- Interactive map of the Los Faros de Panamá area

General information
- Status: Never built
- Type: Mixed-use
- Location: Punta Pacífica Panama City
- Construction started: 2006
- Construction stopped: January 2009
- Estimated completion: 2010

Height
- Antenna spire: 346 m (1,135 ft)
- Roof: 290 metres (951 ft)

Technical details
- Floor count: 84

Design and construction
- Architect: Chapman Taylor
- Developer: Hogalia Internacional / Grupo Mall
- Structural engineer: Arup Group

Other information
- Number of rooms: 801

= Faros del Panamá =

The Los Faros de Panamá is a skyscraper complex currently cancelled in Panama City, Panama. The complex, designed by Chapman Taylor, includes Torre Central (Central Tower), an 84 floor building with a planned height of 346 metres (1,135 feet). As its name states, Torre Central is in the middle of Faros de Panamá's three tower complex. Torre Central will be the tallest of the three, rising from a common podium with the other two towers. The two smaller towers, rising on either side of Torre Central will be similar in design. They are named, very simply, Torre Oeste (West Tower) on the west and Torre Este (East Tower) on the east. Despite being small compared to Torre Central, the East and West Tower will still be 290 m (951 feet) tall and have 73 floors. The name of the complex, Los Faros de Panamá, translates into English as Lighthouses of Panama.
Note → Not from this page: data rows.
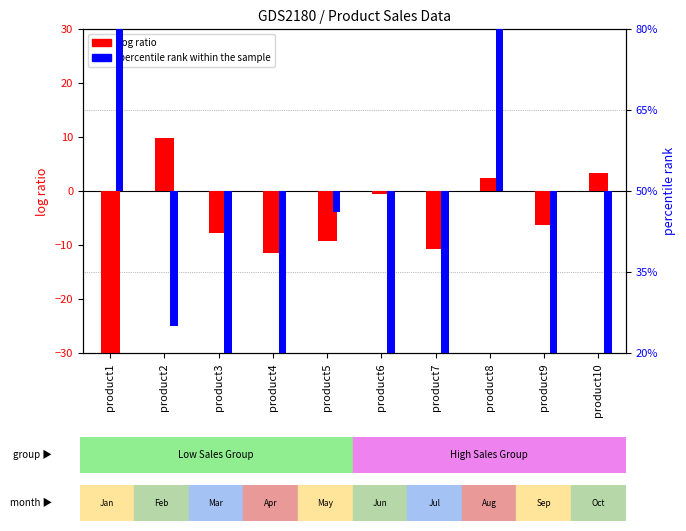

What is the difference between the percentile rank within the sample values at product3 and product8?

80.8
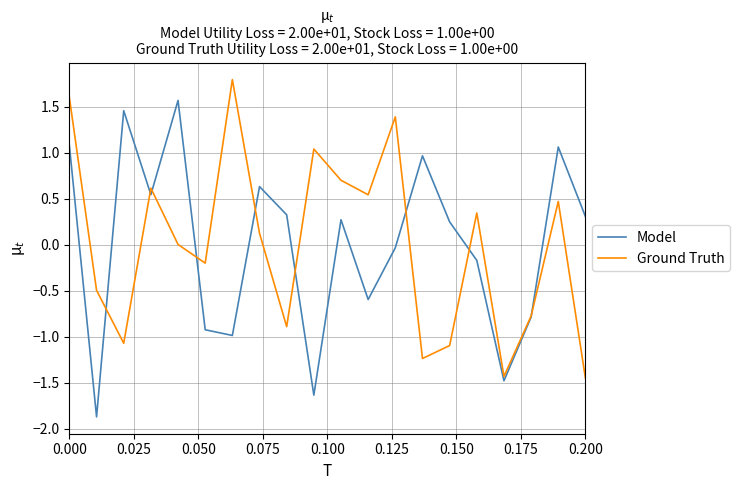

Does the chart have visible grid lines?

Yes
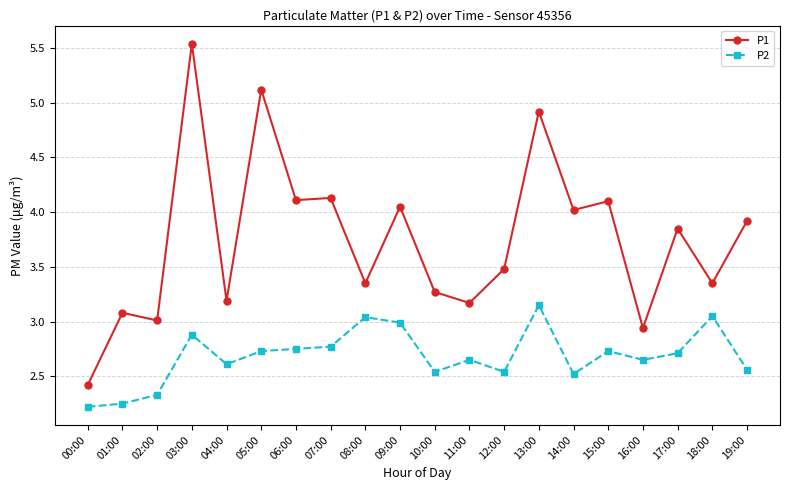

What are all the series names shown in the legend?

P1, P2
The project was paralyzed by financial problems and has now been cancelled. It is extremely unlikely that the complex will ever be constructed. Had it been constructed, the Central Tower would likely have been the tallest building in Latin America.

In 2010 the project's foundation was completed, however construction has not progressed since then due to financing problems. It would have cost US$600 million to build. It is currently undergoing debt liquidation.